Your instructions: Render every text line of the entries below as a JSON list of strings, one string per line, with blank lines omitted. Exclude the pictures from the output.

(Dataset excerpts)
#####
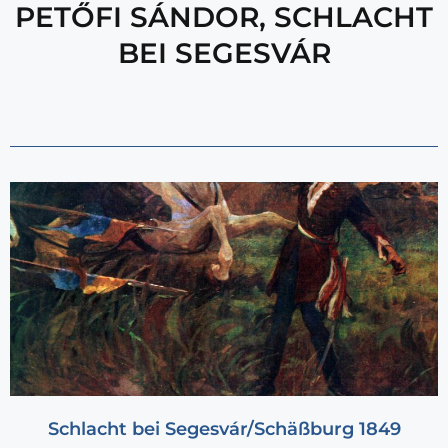
PETŐFI SÁNDOR
,
SCHLACHT
BEI SEGESVÁR
Schlacht bei Segesvár/Schäßburg 1849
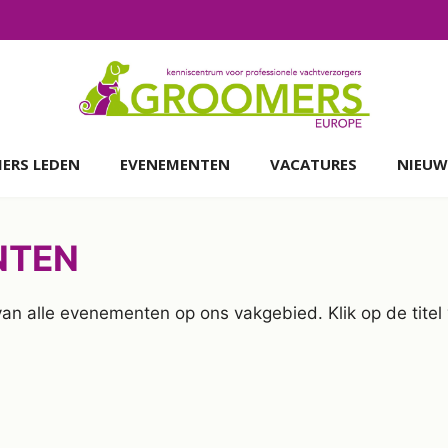
ERS LEDEN
EVENEMENTEN
VACATURES
NIEUW
NTEN
 van alle evenementen op ons vakgebied. Klik op de tit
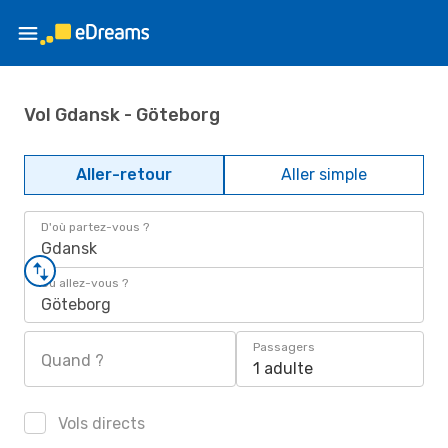
Vol Gdansk - Göteborg
Aller-retour
Aller simple
D'où partez-vous ?
Gdansk
Où allez-vous ?
Göteborg
Passagers
Quand ?
1 adulte
Vols directs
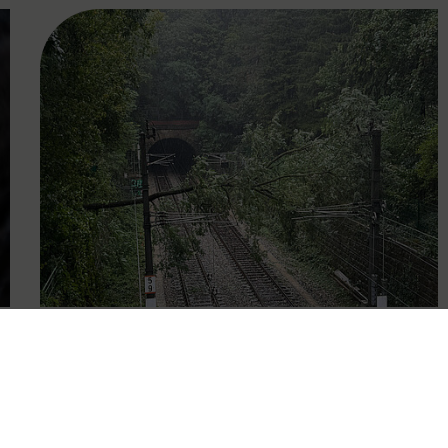
FAMOUS
16.09.2024
Aktuelle Updates zur
Unwettersituation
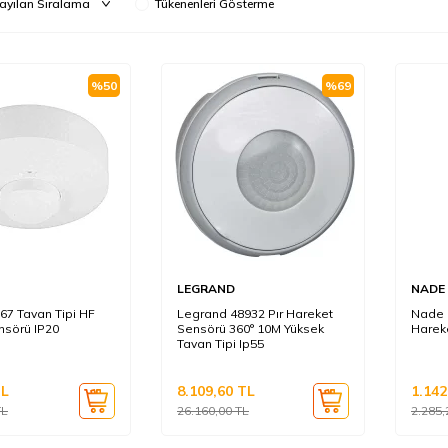
Tükenenleri Gösterme
%
50
%
69
LEGRAND
NADE
7 Tavan Tipi HF
Legrand 48932 Pır Hareket
Nade 
nsörü IP20
Sensörü 360° 10M Yüksek
Harek
Tavan Tipi Ip55
L
8.109,60
TL
1.142
L
26.160,00
TL
2.285,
#####
Solution to the exercise:
[
  "PETŐFI SÁNDOR",
  ",",
  "SCHLACHT",
  "BEI SEGESVÁR",
  "Schlacht bei Segesvár/Schäßburg 1849",
  "ERS LEDEN",
  "EVENEMENTEN",
  "VACATURES",
  "NIEUW",
  "NTEN",
  " van alle evenementen op ons vakgebied. Klik op de tit",
  "Vol Gdansk - Göteborg",
  "Aller-retour",
  "Aller simple",
  "D'où partez-vous ?",
  "Gdansk",
  "Où allez-vous ?",
  "Göteborg",
  "Passagers",
  "Quand ?",
  "1 adulte",
  "Vols directs",
  "FAMOUS",
  "16.09.2024",
  "Aktuelle Updates zur",
  "Unwettersituation",
  "Tükenenleri Gösterme",
  "%",
  "50",
  "%",
  "69",
  "LEGRAND",
  "NADE",
  "7 Tavan Tipi HF",
  "Legrand 48932 Pır Hareket",
  "Nade ",
  "nsörü IP20",
  "Sensörü 360° 10M Yüksek",
  "Harek",
  "Tavan Tipi Ip55",
  "L",
  "8.109,60",
  "TL",
  "1.142",
  "L",
  "26.160,00",
  "TL",
  "2.285,"
]